One was handsome and talented and brilliant beyond comparison. He could read more than two dozen languages by the time they met and never stopped learning new ones. He was a master of lore and had a knowledge of customs that rivaled the natives. He had a love of Egypt and a love for the Egyptian Mummy, though that’s a tale you might have heard already.
The other was cocky and brash. He could blend into the environment and leave nothing of himself behind. He was beautiful and street smart with a way of charming that seemed to come with the ease of breathing. He was a leader, a general of men, and a planner of battles. He loved adventure and never settled for long in the same place. There was only one thing he enjoyed more than solving a mystery and that was having someone to solve it with; a companion on the trail, the brain to his brawn, the knowledge to his instinct.

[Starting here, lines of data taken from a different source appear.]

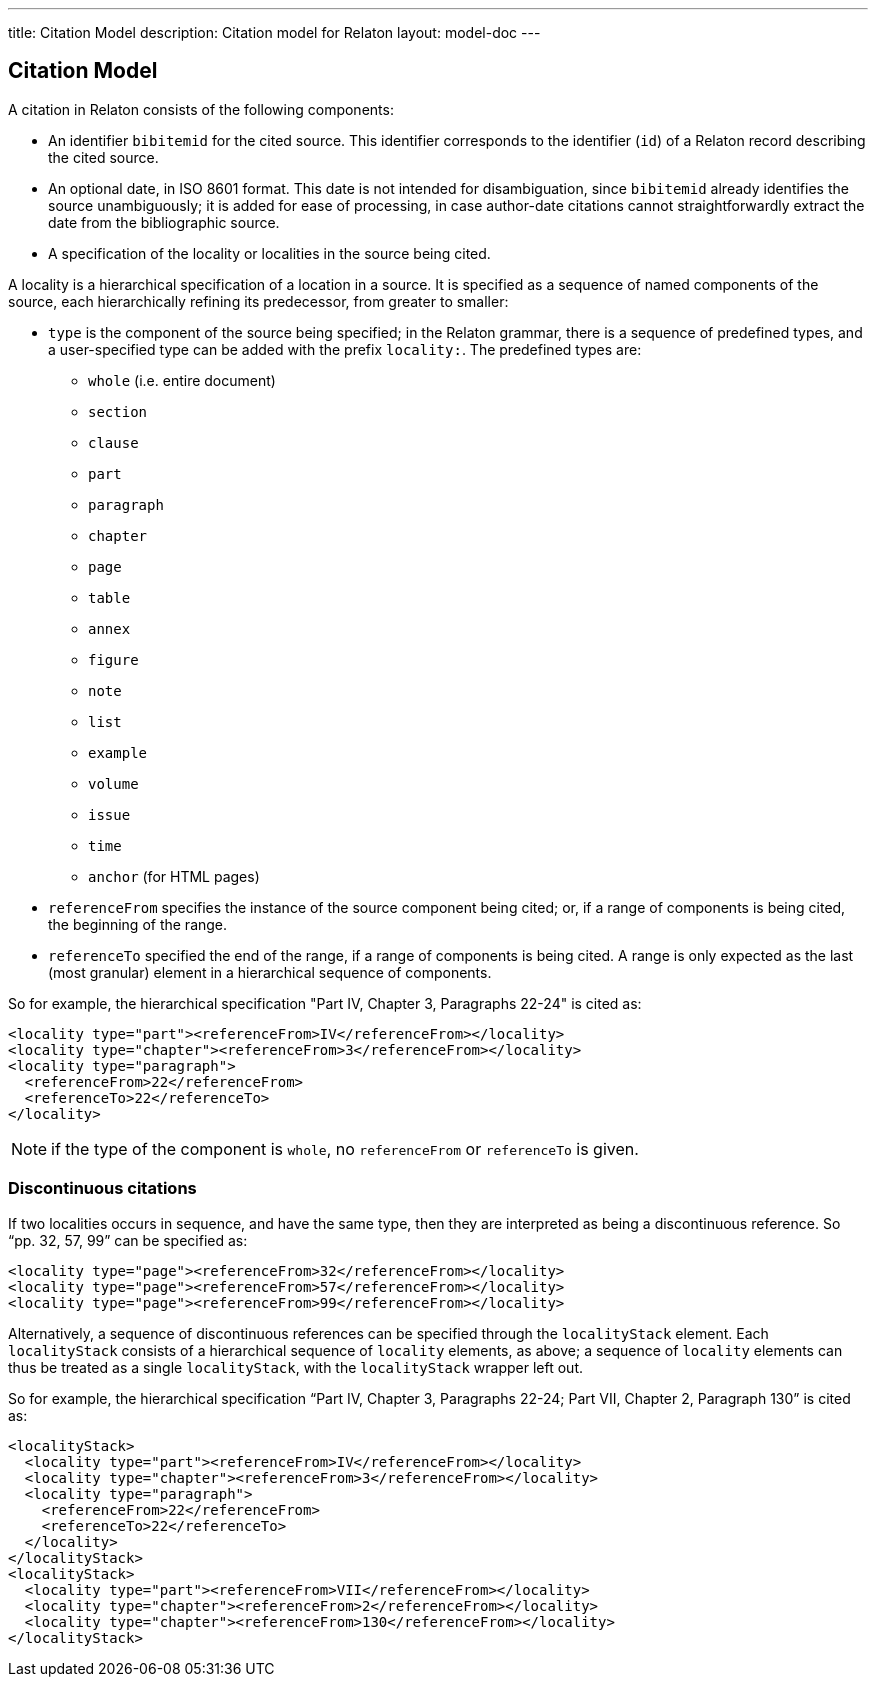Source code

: ---
title: Citation Model
description: Citation model for Relaton
layout: model-doc
---

== Citation Model

A citation in Relaton consists of the following components:

* An identifier `bibitemid` for the cited source. This identifier corresponds to the identifier (`id`) of
a Relaton record describing the cited source.
* An optional date, in ISO 8601 format. This date is not intended for disambiguation, since `bibitemid`
already identifies the source unambiguously; it is added for ease of processing, in case author-date
citations cannot straightforwardly extract the date from the bibliographic source.
* A specification of the locality or localities in the source being cited.

A locality is a hierarchical specification of a location in a source. It is specified as a sequence
of named components of the source, each hierarchically refining its predecessor, from greater to smaller:

* `type` is the component of the source being specified; in the Relaton grammar, there is a sequence of
predefined types, and a user-specified type can be added with the prefix `locality:`. The predefined types are:

** `whole` (i.e. entire document)
** `section`
** `clause`
** `part`
** `paragraph`
** `chapter`
** `page`
** `table`
** `annex`
** `figure`
** `note`
** `list`
** `example`
** `volume`
** `issue`
** `time`
** `anchor` (for HTML pages)

* `referenceFrom` specifies the instance of the source component being cited; or, if a range of components is being
cited, the beginning of the range.

* `referenceTo` specified the end of the range, if a range of components is being cited. A range is only expected as the last (most granular) element in a hierarchical sequence of components.

So for example, the hierarchical specification "Part IV, Chapter 3, Paragraphs 22-24" is cited as:

[source,xml]
----
<locality type="part"><referenceFrom>IV</referenceFrom></locality>
<locality type="chapter"><referenceFrom>3</referenceFrom></locality>
<locality type="paragraph">
  <referenceFrom>22</referenceFrom>
  <referenceTo>22</referenceTo>
</locality>
----

NOTE: if the type of the component is `whole`, no `referenceFrom` or `referenceTo` is given.

=== Discontinuous citations

If two localities occurs in sequence, and have the same type, then they are interpreted as being a discontinuous reference. So "`pp. 32, 57, 99`" can be specified as:

[source,xml]
----
<locality type="page"><referenceFrom>32</referenceFrom></locality>
<locality type="page"><referenceFrom>57</referenceFrom></locality>
<locality type="page"><referenceFrom>99</referenceFrom></locality>
----

Alternatively, a sequence of discontinuous references can be specified through the `localityStack` element.
Each `localityStack` consists of a hierarchical sequence of `locality` elements, as above; a sequence of
`locality` elements can thus be treated as a single `localityStack`, with the `localityStack` wrapper left out.

So for example, the hierarchical specification "`Part IV, Chapter 3, Paragraphs 22-24; Part VII, Chapter 2, Paragraph 130`" is cited as:

[source,xml]
----
<localityStack>
  <locality type="part"><referenceFrom>IV</referenceFrom></locality>
  <locality type="chapter"><referenceFrom>3</referenceFrom></locality>
  <locality type="paragraph">
    <referenceFrom>22</referenceFrom>
    <referenceTo>22</referenceTo>
  </locality>
</localityStack>
<localityStack>
  <locality type="part"><referenceFrom>VII</referenceFrom></locality>
  <locality type="chapter"><referenceFrom>2</referenceFrom></locality>
  <locality type="chapter"><referenceFrom>130</referenceFrom></locality>
</localityStack>
----


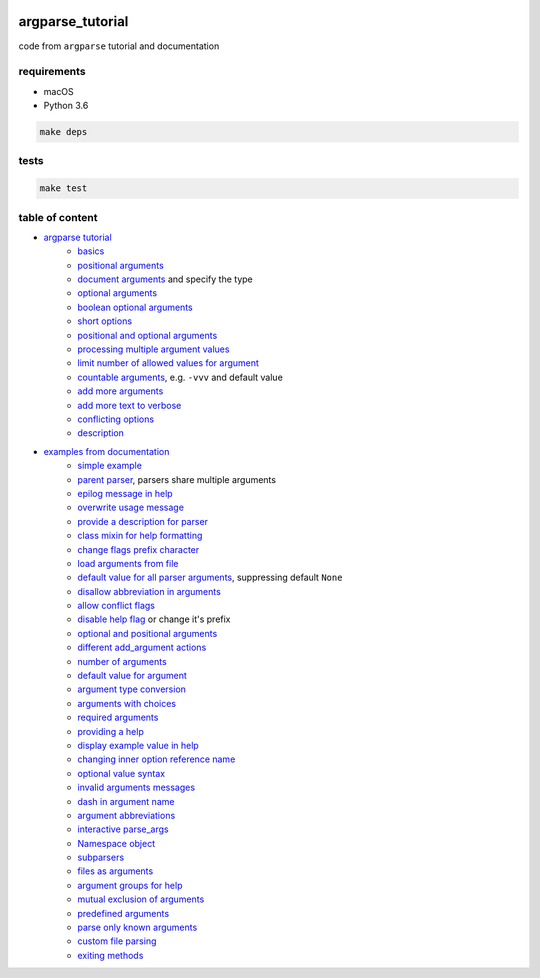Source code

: .. image:: https://requires.io/github/lancelote/argparse_tutorial/requirements.svg?branch=master
    :target: https://requires.io/github/lancelote/argparse_tutorial/requirements/?branch=master

.. image:: https://travis-ci.org/lancelote/argparse_tutorial.svg?branch=master
    :target: https://travis-ci.org/lancelote/argparse_tutorial

argparse_tutorial
=================

code from ``argparse`` tutorial and documentation

requirements
------------

- macOS
- Python 3.6

.. code::

    make deps

tests
-----

.. code::

    make test

table of content
----------------

- `argparse tutorial`_
    - `basics`_
    - `positional arguments`_
    - `document arguments`_ and specify the type
    - `optional arguments`_
    - `boolean optional arguments`_
    - `short options`_
    - `positional and optional arguments`_
    - `processing multiple argument values`_
    - `limit number of allowed values for argument`_
    - `countable arguments`_, e.g. ``-vvv`` and default value
    - `add more arguments`_
    - `add more text to verbose`_
    - `conflicting options`_
    - `description`_
- `examples from documentation`_
    - `simple example`_
    - `parent parser`_, parsers share multiple arguments
    - `epilog message in help`_
    - `overwrite usage message`_
    - `provide a description for parser`_
    - `class mixin for help formatting`_
    - `change flags prefix character`_
    - `load arguments from file`_
    - `default value for all parser arguments`_, suppressing default ``None``
    - `disallow abbreviation in arguments`_
    - `allow conflict flags`_
    - `disable help flag`_ or change it's prefix
    - `optional and positional arguments`_
    - `different add_argument actions`_
    - `number of arguments`_
    - `default value for argument`_
    - `argument type conversion`_
    - `arguments with choices`_
    - `required arguments`_
    - `providing a help`_
    - `display example value in help`_
    - `changing inner option reference name`_
    - `optional value syntax`_
    - `invalid arguments messages`_
    - `dash in argument name`_
    - `argument abbreviations`_
    - `interactive parse_args`_
    - `Namespace object`_
    - `subparsers`_
    - `files as arguments`_
    - `argument groups for help`_
    - `mutual exclusion of arguments`_
    - `predefined arguments`_
    - `parse only known arguments`_
    - `custom file parsing`_
    - `exiting methods`_

.. _argparse tutorial: https://docs.python.org/3/howto/argparse.html
.. _basics: tutorial/basics.py
.. _positional arguments: tutorial/positional_arguments.py
.. _document arguments: tutorial/document_arguments.py
.. _optional arguments: tutorial/optional_arguments.py
.. _boolean optional arguments: tutorial/optional_arguments.py
.. _short options: tutorial/short_options.py
.. _positional and optional arguments: tutorial/positional_and_optional.py
.. _processing multiple argument values: tutorial/process_different_arg_values.py
.. _limit number of allowed values for argument: tutorial/strict_set_of_args_values.py
.. _countable arguments: tutorial/countable_arguments.py
.. _add more arguments: tutorial/more_arguments.py
.. _add more text to verbose: tutorial/more_verbose_text.py
.. _conflicting options: tutorial/conflicting_options.py
.. _description: tutorial/description.py
.. _examples from documentation: https://docs.python.org/3/library/argparse.html
.. _simple example: documentation/simple_example.py
.. _parent parser: documentation/parents.py
.. _epilog message in help: documentation/epilog.py
.. _overwrite usage message: documentation/usage.py
.. _provide a description for parser: documentation/parser_description.py
.. _class mixin for help formatting: documentation/formatter_class.py
.. _change flags prefix character: documentation/prefix_chars.py
.. _load arguments from file: documentation/fromfile_prefix_chars.py
.. _default value for all parser arguments: documentation/argument_default.py
.. _disallow abbreviation in arguments: documentation/allow_abbrev.py
.. _allow conflict flags: documentation/conflict_handler.py
.. _disable help flag: documentation/add_help.py
.. _optional and positional arguments: documentation/name_or_flags.py
.. _different add_argument actions: documentation/action.py
.. _number of arguments: documentation/nargs.py
.. _default value for argument: documentation/default.py
.. _argument type conversion: documentation/convert_type.py
.. _arguments with choices: documentation/choices.py
.. _required arguments: documentation/required.py
.. _providing a help: documentation/help.py
.. _display example value in help: documentation/metavar.py
.. _changing inner option reference name: documentation/dest.py
.. _optional value syntax: documentation/optional.py
.. _invalid arguments messages: documentation/invalid.py
.. _dash in argument name: documentation/dash.py
.. _argument abbreviations: documentation/abbreviations.py
.. _interactive parse_args: documentation/parse_args.py
.. _Namespace object: documentation/namespace.py
.. _subparsers: documentation/subparsers.py
.. _files as arguments: documentation/files.py
.. _argument groups for help: documentation/groups.py
.. _mutual exclusion of arguments: documentation/mutual_exclusion.py
.. _predefined arguments: documentation/predefined.py
.. _parse only known arguments: documentation/known.py
.. _custom file parsing: documentation/custom_file_parsing.py
.. _exiting methods: documentation/exit.py
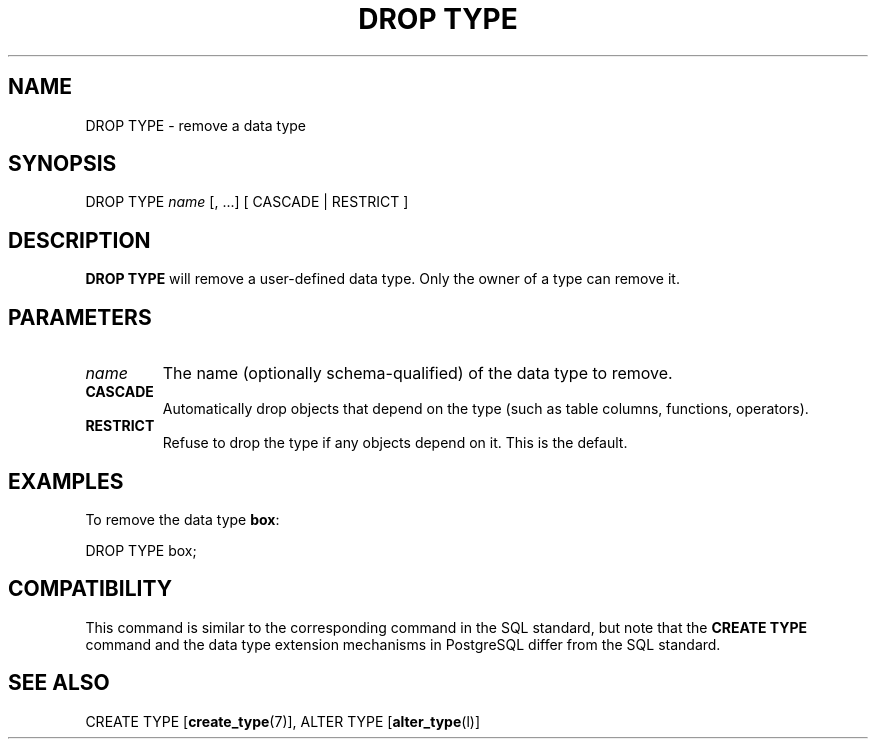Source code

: .\\" auto-generated by docbook2man-spec $Revision: 1.1.1.1 $
.TH "DROP TYPE" "" "2007-02-01" "SQL - Language Statements" "SQL Commands"
.SH NAME
DROP TYPE \- remove a data type

.SH SYNOPSIS
.sp
.nf
DROP TYPE \fIname\fR [, ...] [ CASCADE | RESTRICT ]
.sp
.fi
.SH "DESCRIPTION"
.PP
\fBDROP TYPE\fR will remove a user-defined data type.
Only the owner of a type can remove it.
.SH "PARAMETERS"
.TP
\fB\fIname\fB\fR
The name (optionally schema-qualified) of the data type to remove.
.TP
\fBCASCADE\fR
Automatically drop objects that depend on the type (such as
table columns, functions, operators).
.TP
\fBRESTRICT\fR
Refuse to drop the type if any objects depend on it. This is
the default.
.SH "EXAMPLES"
.PP
To remove the data type \fBbox\fR:
.sp
.nf
DROP TYPE box;
.sp
.fi
.SH "COMPATIBILITY"
.PP
This command is similar to the corresponding command in the SQL
standard, but note that the \fBCREATE TYPE\fR command
and the data type extension mechanisms in
PostgreSQL differ from the SQL standard.
.SH "SEE ALSO"
CREATE TYPE [\fBcreate_type\fR(7)], ALTER TYPE [\fBalter_type\fR(l)]
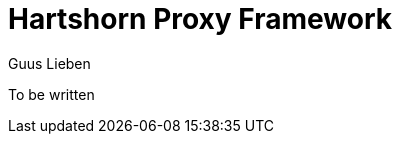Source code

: = Hartshorn Proxy Framework
Guus Lieben
:description: The Hartshorn Proxy Framework is a Java dynamic object proxy framework supporting the proxying of all non-final types, including interfaces, abstract-, and concrete classes.

To be written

It’s easy to say that together they found a love that was beyond anything a mortal could dream of, but they were, neither of them, ordinary men. Their love kept them both grounded, one from visions of places far away and adventures waiting to be found, and the other of a dark, cold past of oppressive halls and devotion without return.
Together they were more than they could hope to be alone. But legend, as one liked to tell the other, grew with the telling. Every person puts their own translation to a story, every person puts their stamp, and so it’s passed on from generation to generation, making the most harmless of stories dangerous, the darkest of gods benign, the most generous of gods evil.
This story is no different. This is the story of a young Egyptologist and his brash adventurer, of how they came to find themselves in a country neither had ever known, and how they came to fight in a new world against the gods of old.
This is the story of Jared Padalecki and the Faith of the Feathered Serpent.